[The problem]
Count how many lines in the entries below hold the string "Miranda", and respond with that number only.

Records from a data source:
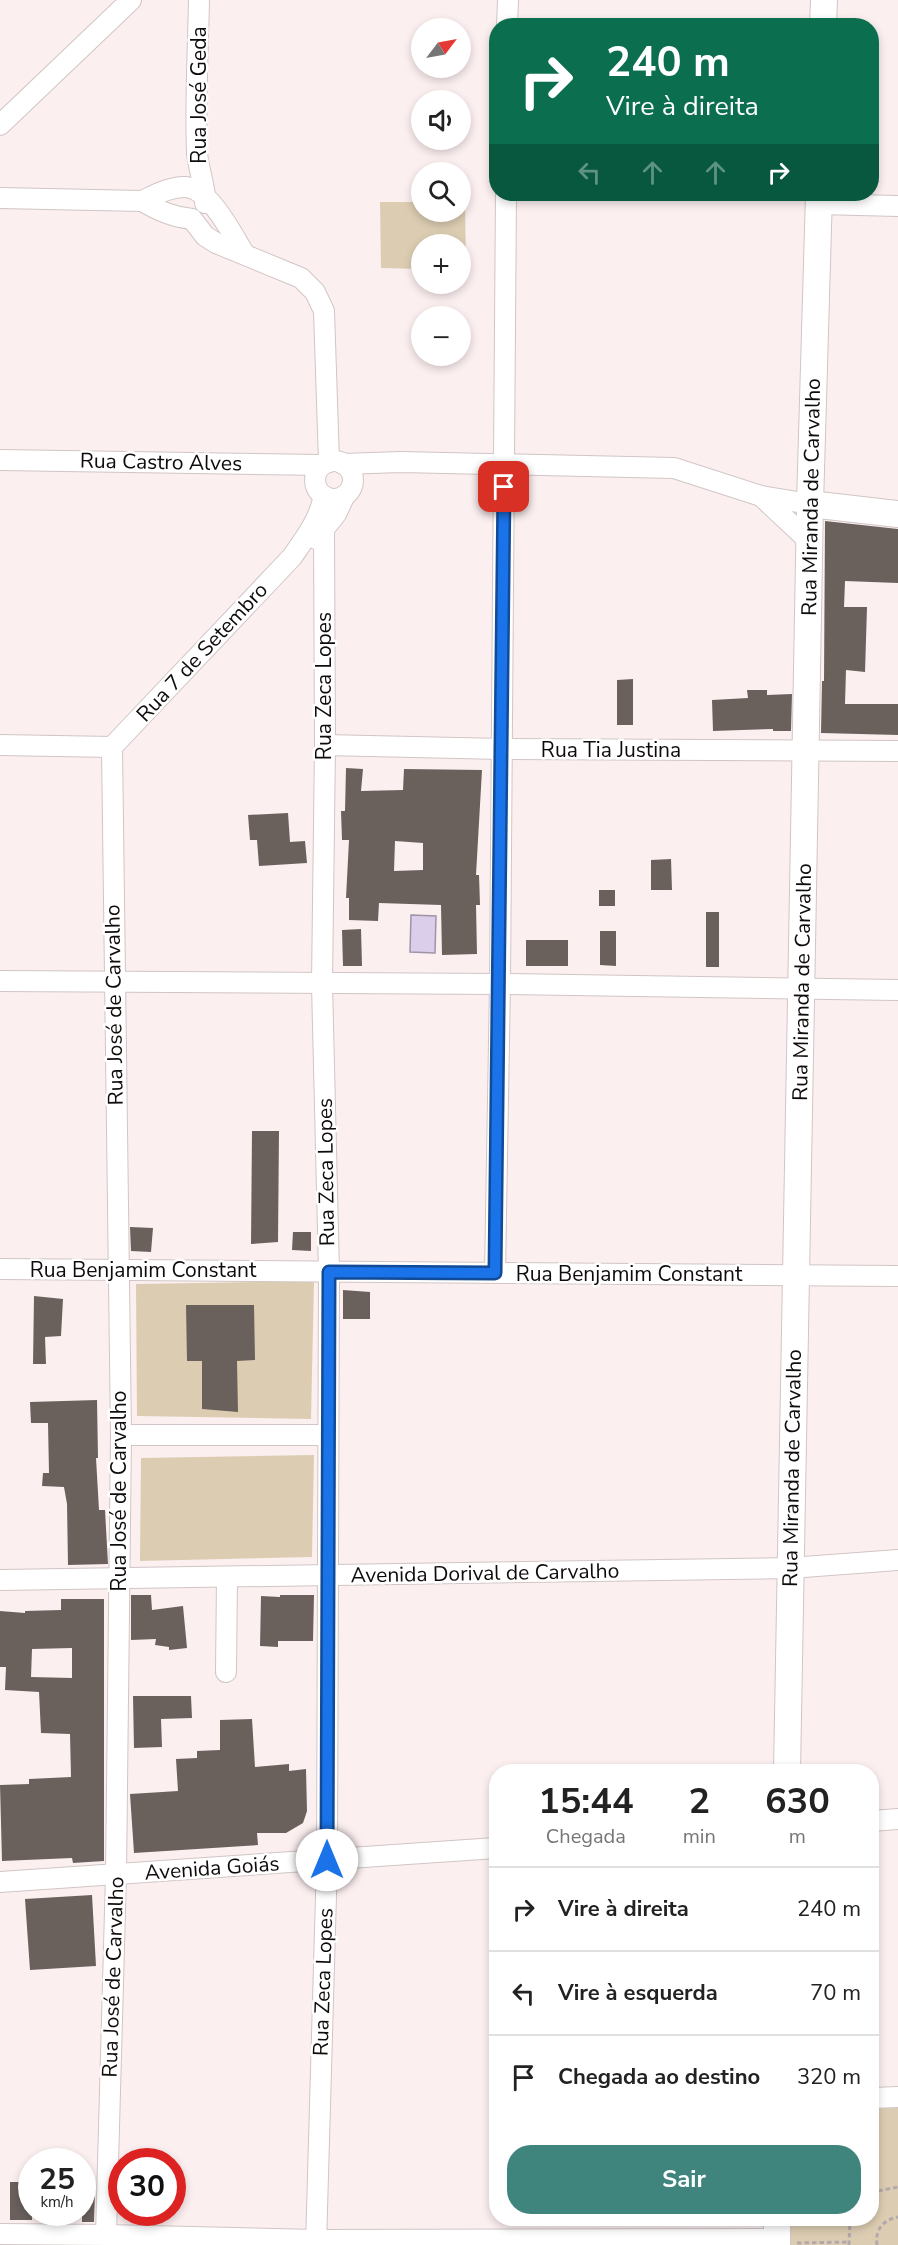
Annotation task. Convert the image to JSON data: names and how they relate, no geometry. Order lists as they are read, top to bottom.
{
  "streets": {
    "main road": ["Rua Castro Alves", "Rua Miranda de Carvalho"],
    "street": [
      "Rua José Geda",
      "Rua 7 de Setembro",
      "Rua Zeca Lopes",
      "Rua Tia Justina",
      "Rua José de Carvalho",
      "Rua Benjamim Constant",
      "Avenida Dorival de Carvalho",
      "Avenida Goiás"
    ]
  },
  "crossings": [
    ["Rua Castro Alves", "Rua Miranda de Carvalho"],
    ["Rua Castro Alves", "Rua 7 de Setembro"],
    ["Rua Miranda de Carvalho", "Rua Tia Justina"],
    ["Rua Miranda de Carvalho", "Rua Benjamim Constant"],
    ["Rua Miranda de Carvalho", "Avenida Dorival de Carvalho"],
    ["Rua 7 de Setembro", "Rua Zeca Lopes"],
    ["Rua 7 de Setembro", "Rua José de Carvalho"],
    ["Rua Zeca Lopes", "Rua Tia Justina"],
    ["Rua Zeca Lopes", "Rua Benjamim Constant"],
    ["Rua Zeca Lopes", "Avenida Dorival de Carvalho"],
    ["Rua Zeca Lopes", "Avenida Goiás"],
    ["Rua José de Carvalho", "Rua Benjamim Constant"],
    ["Rua José de Carvalho", "Avenida Dorival de Carvalho"],
    ["Rua José de Carvalho", "Avenida Goiás"]
  ],
  "north": "top right",
  "page": {
    "map_buttons": ["+", "−"],
    "turn": ["240 m", "Vire à direita"],
    "eta": [
      "15:44",
      "Chegada",
      "2",
      "min",
      "630",
      "m"
    ],
    "list": [
      {
        "name": "Vire à direita",
        "value": "240 m"
      },
      {
        "name": "Vire à esquerda",
        "value": "70 m"
      },
      {
        "name": "Chegada ao destino",
        "value": "320 m"
      }
    ],
    "buttons": "Sair",
    "speed": "25 km/h",
    "limit": "30"
  }
}
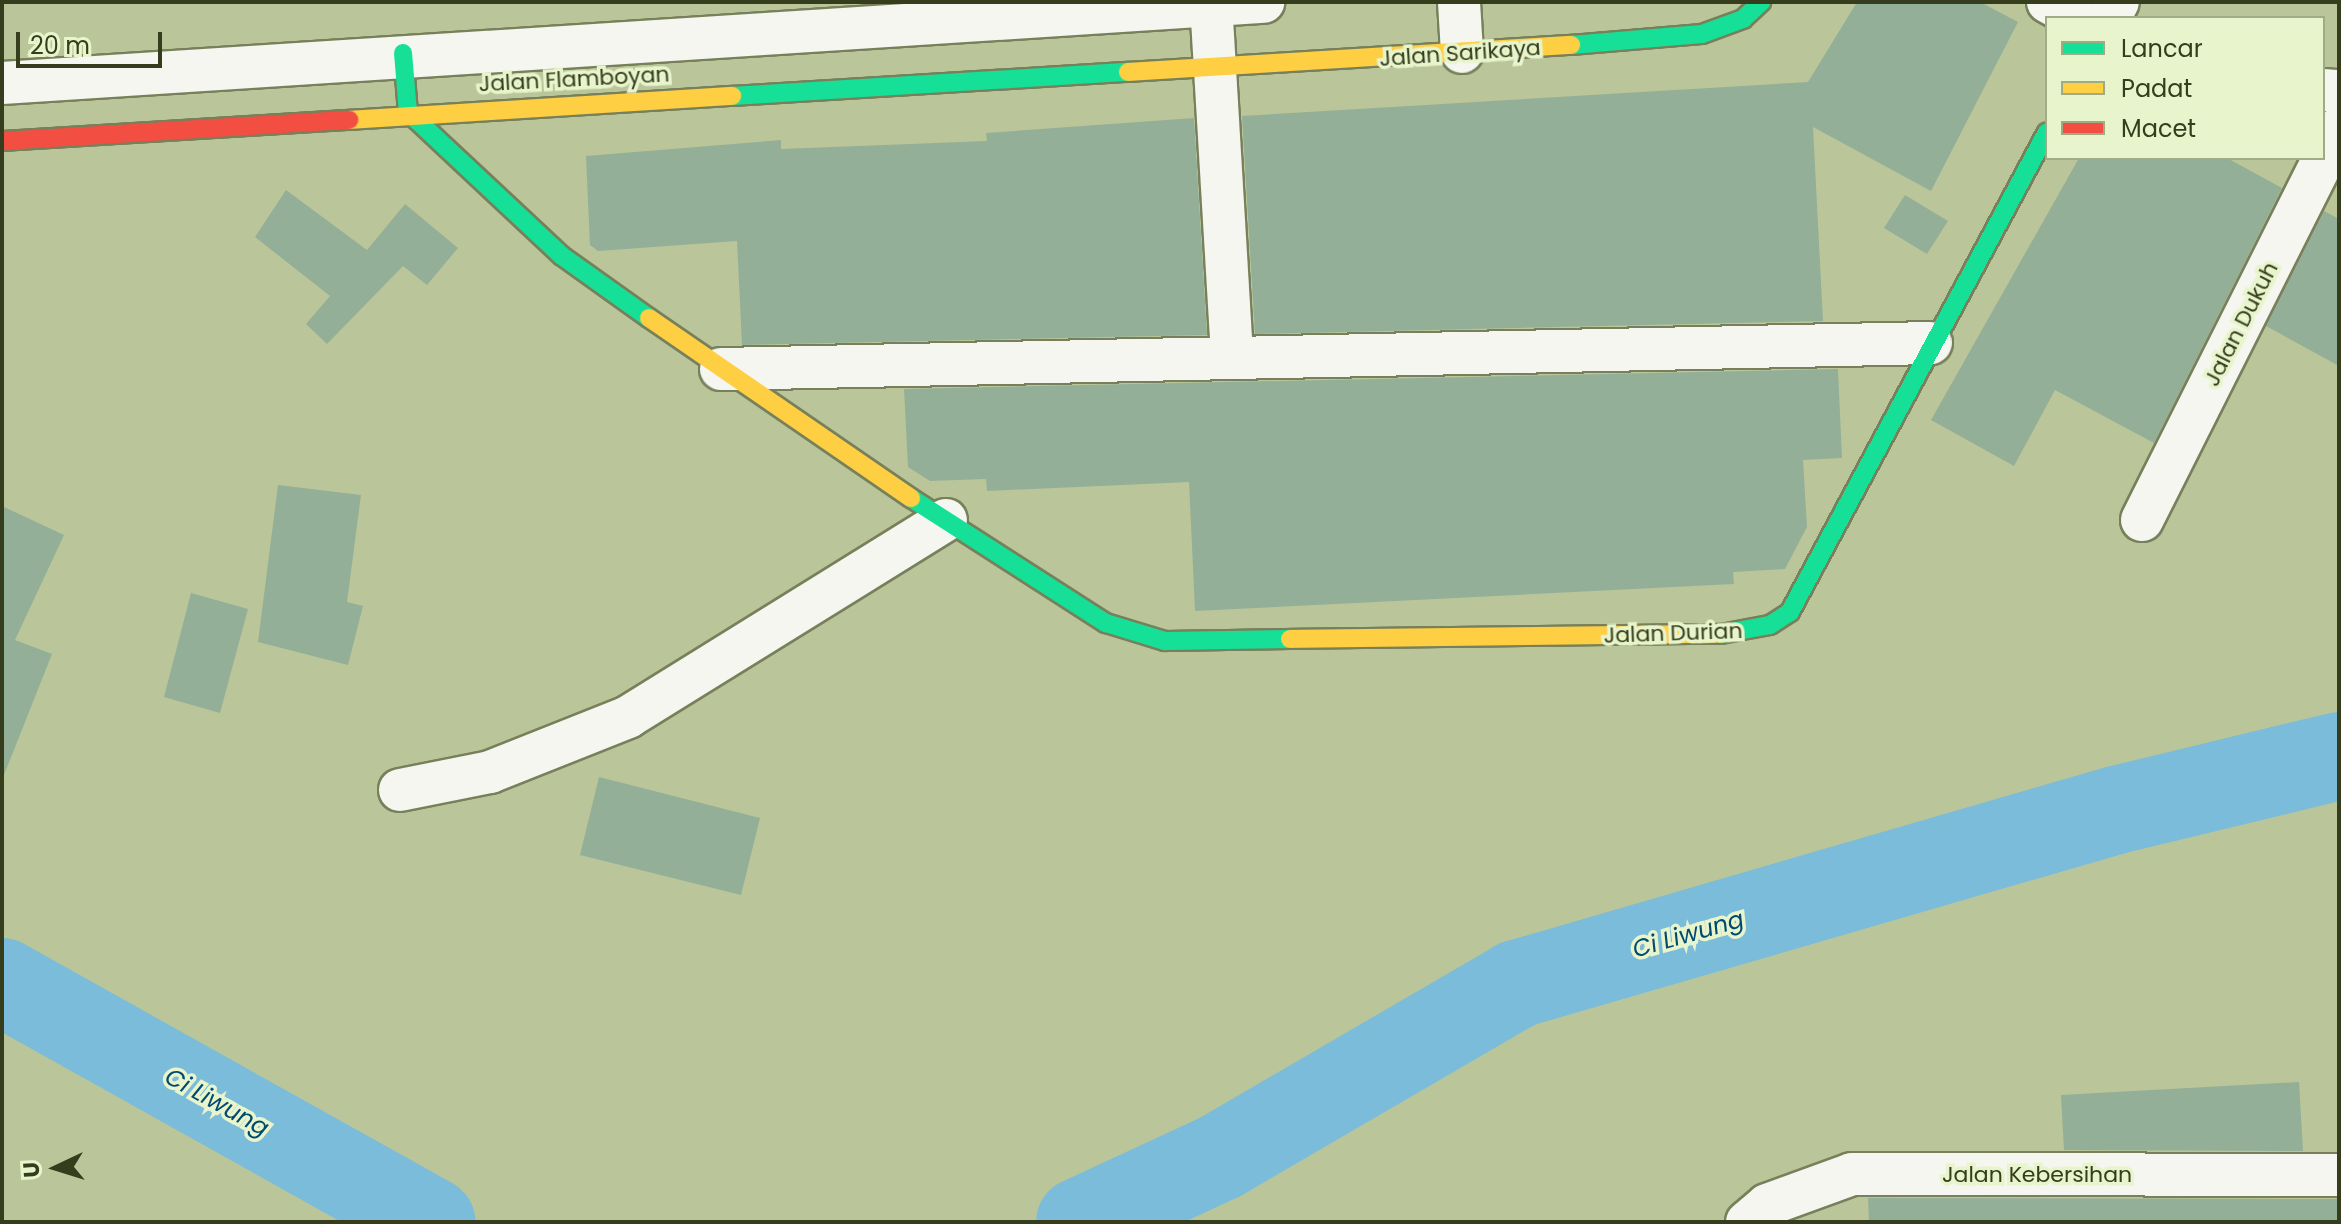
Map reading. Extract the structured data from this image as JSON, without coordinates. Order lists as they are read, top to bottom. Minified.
{"streets":{"street":["Jalan Sarikaya","Jalan Flamboyan","Jalan Dukuh","Jalan Durian","Jalan Kebersihan"]},"crossings":[["Jalan Sarikaya","Jalan Flamboyan"],["Jalan Flamboyan","Jalan Durian"]],"water":["Ci Liwung"],"legend":["Lancar","Padat","Macet"],"scale_bar":"20 m","north":"left"}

[Solved exercise]
5